Genomics-assisted breeding (GAB) offers the potential to solve future soybean improvement challenges but can only be realized by precisely detecting marker trait relationships (through interval mapping and GWAS) and estimating GEBVs (via GS). Both interval mapping and GWAS require precise genotyping and phenotyping data for gene identification. Breeders have reported considerable gaps between identifying QTLs/genes and their subsequent application in soybean improvement. The use of manual phenotyping and low-throughput marker systems, which have generated a genotype–phenotype (GP) gap, is the fundamental reason for the minimal use of MAS in soybean improvement. Progress in high-throughput phenotyping and genotyping can reduce the GP gap for crop selection and gene identification in soybean.
Continuous publishing of raw phenotypic results from screenings will improve the power of identifying relevant genes through meta-GWAS for both mean and plastic responses, reducing the expense and time load on individual programs while helping future breeders and researchers. Furthermore, as QTLs conferring resistance to different diseases and pests are mapped to the soybean genome, their spatial relationships (in the chromosomal context) can be assessed using meta-analysis of available QTLs. Co-localization of QTLs for different diseases and pests offers evidence for multiple disease resistance loci, as observed in different crops[36].
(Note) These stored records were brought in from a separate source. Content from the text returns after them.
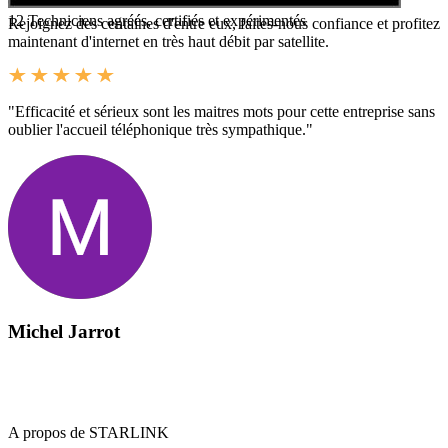
12
Techniciens agréés, certifiés et expérimentés
Rejoignez des centaines d'entre eux, faites-nous confiance et profitez
maintenant d'internet en très haut débit par satellite.
"Efficacité et sérieux sont les maitres mots pour cette entreprise sans
oublier l'accueil téléphonique très sympathique."
Michel Jarrot
A propos de STARLINK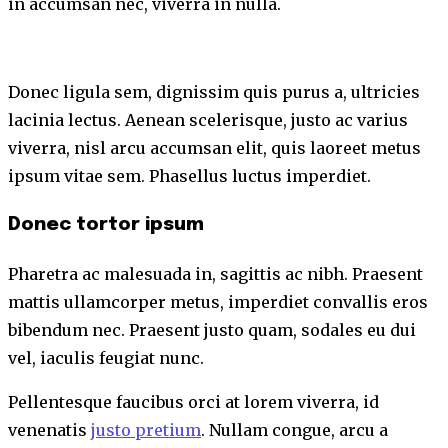
in accumsan nec, viverra in nulla.
Donec ligula sem, dignissim quis purus a, ultricies
lacinia lectus. Aenean scelerisque, justo ac varius
viverra, nisl arcu accumsan elit, quis laoreet metus
ipsum vitae sem. Phasellus luctus imperdiet.
Donec tortor ipsum
Pharetra ac malesuada in, sagittis ac nibh. Praesent
mattis ullamcorper metus, imperdiet convallis eros
bibendum nec. Praesent justo quam, sodales eu dui
vel, iaculis feugiat nunc.
Pellentesque faucibus orci at lorem viverra, id
venenatis
justo pretium
. Nullam congue, arcu a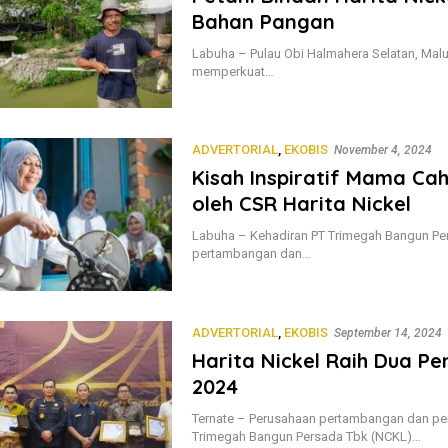
Bahan Pangan
Labuha – Pulau Obi Halmahera Selatan, Maluk
memperkuat…
ADVERTORIAL
,
EKOBIS
November 4, 2024
Kisah Inspiratif Mama Ca
oleh CSR Harita Nickel
Labuha – Kehadiran PT Trimegah Bangun Per
pertambangan dan…
ADVERTORIAL
,
EKOBIS
September 14, 2024
Harita Nickel Raih Dua P
2024
Ternate – Perusahaan pertambangan dan pemr
Trimegah Bangun Persada Tbk (NCKL)…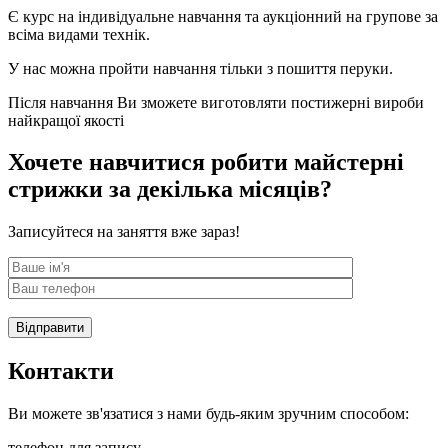
Є курс на індивідуальне навчання та аукціонний на групове за
всіма видами технік.
У нас можна пройти навчання тільки з пошиття перуки.
Після навчання Ви зможете виготовляти постижерні вироби
найкращої якості
Хочете навчитися робити майстерні
стрижки за декілька місяців?
Записуйтеся на заняття вже зараз!
Відправити
Контакти
Ви можете зв'язатися з нами будь-яким зручним способом:
телефон для запису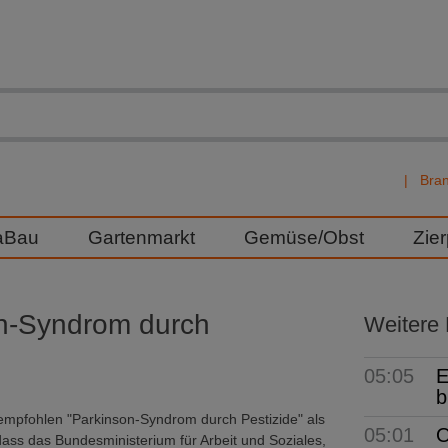
Bra
aBau
Gartenmarkt
Gemüse/Obst
Zie
on-Syndrom durch
Weitere
05:05
E
b
 empfohlen "Parkinson-Syndrom durch Pestizide" als
05:01
O
dass das Bundesministerium für Arbeit und Soziales,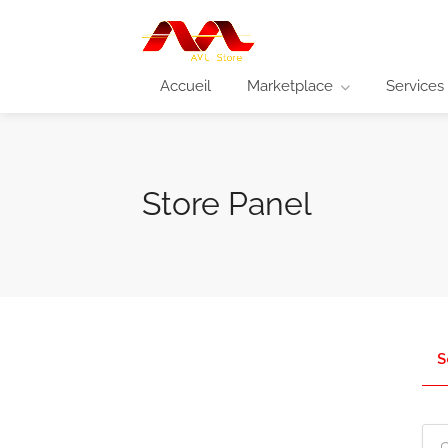
Accueil
Marketplace
Services
Store Panel
S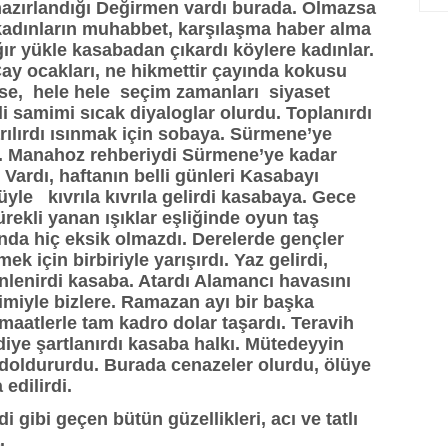
hazırlandığı Değirmen vardı burada. Olmazsa
 kadınların muhabbet, karşılaşma haber alma
ğır yükle kasabadan çıkardı köylere kadınlar.
ay ocakları, ne hikmettir çayında kokusu
se, hele hele seçim zamanları siyaset
i samimi sıcak diyaloglar olurdu. Toplanırdı
arılırdı ısınmak için sobaya. Sürmene’ye
e. Manahoz rehberiydi Sürmene’ye kadar
Vardı, haftanın belli günleri Kasabayı
le kıvrıla kıvrıla gelirdi kasabaya. Gece
ekli yanan ışıklar eşliğinde oyun taş
nda hiç eksik olmazdı. Derelerde gençler
k için birbiriyle yarışırdı. Yaz gelirdi,
nlenirdi kasaba. Atardı Alamancı havasını
iyimiyle bizlere. Ramazan ayı bir başka
emaatlerle tam kadro dolar taşardı. Teravih
diye şartlanırdı kasaba halkı. Mütedeyyin
 doldururdu. Burada cenazeler olurdu, ölüye
 edilirdi.
 gibi geçen bütün güzellikleri, acı ve tatlı
.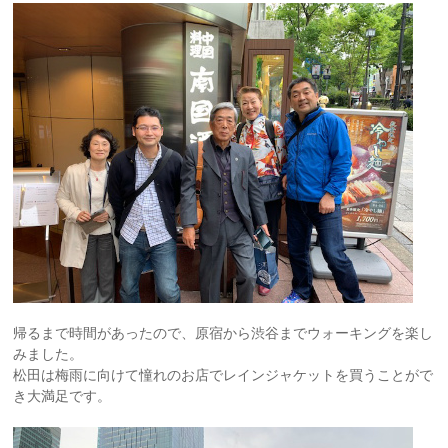
帰るまで時間があったので、原宿から渋谷までウォーキングを楽し
みました。
松田は梅雨に向けて憧れのお店でレインジャケットを買うことがで
き大満足です。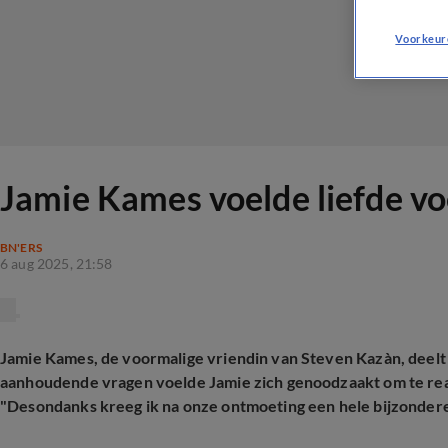
Voorkeur
Jamie Kames voelde liefde vo
BN'ERS
6 aug 2025, 21:58
Jamie Kames, de voormalige vriendin van Steven Kazàn, deelt
aanhoudende vragen voelde Jamie zich genoodzaakt om te rea
"Desondanks kreeg ik na onze ontmoeting een hele bijzondere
The advent of long-read sequencing technologies is hastening the identification of haplotypes that aid genome assembly[63], which can be used for various applications; for instance, haplotype-based GWAS analysis. The superiority of haplotype-assisted GS over SNP-based genomic prediction has been reported for charcoal rot resistance in soybean[64]. Developments in high-throughput phenotyping will also help identify superior haplotypes for subsequent application in disease and pest resistance breeding in soybean. Haplotype-based breeding aims to transfer superior haplotypes underlying genetic variants in strong LD with putative genomic regions linked to traits of interest. In recent years, haplo-phenoanalysis has been used to detect superior haplotypes in some crop species[65]. However, haplo-pheno analyses have not been reported for soybean traits providing resistance to different biotic stresses. Efforts are needed to identify superior haplotypes for biotic stress resistance in soybean; the recently constructed haplotype map for soybean using WGS data may prove useful in this regard [63].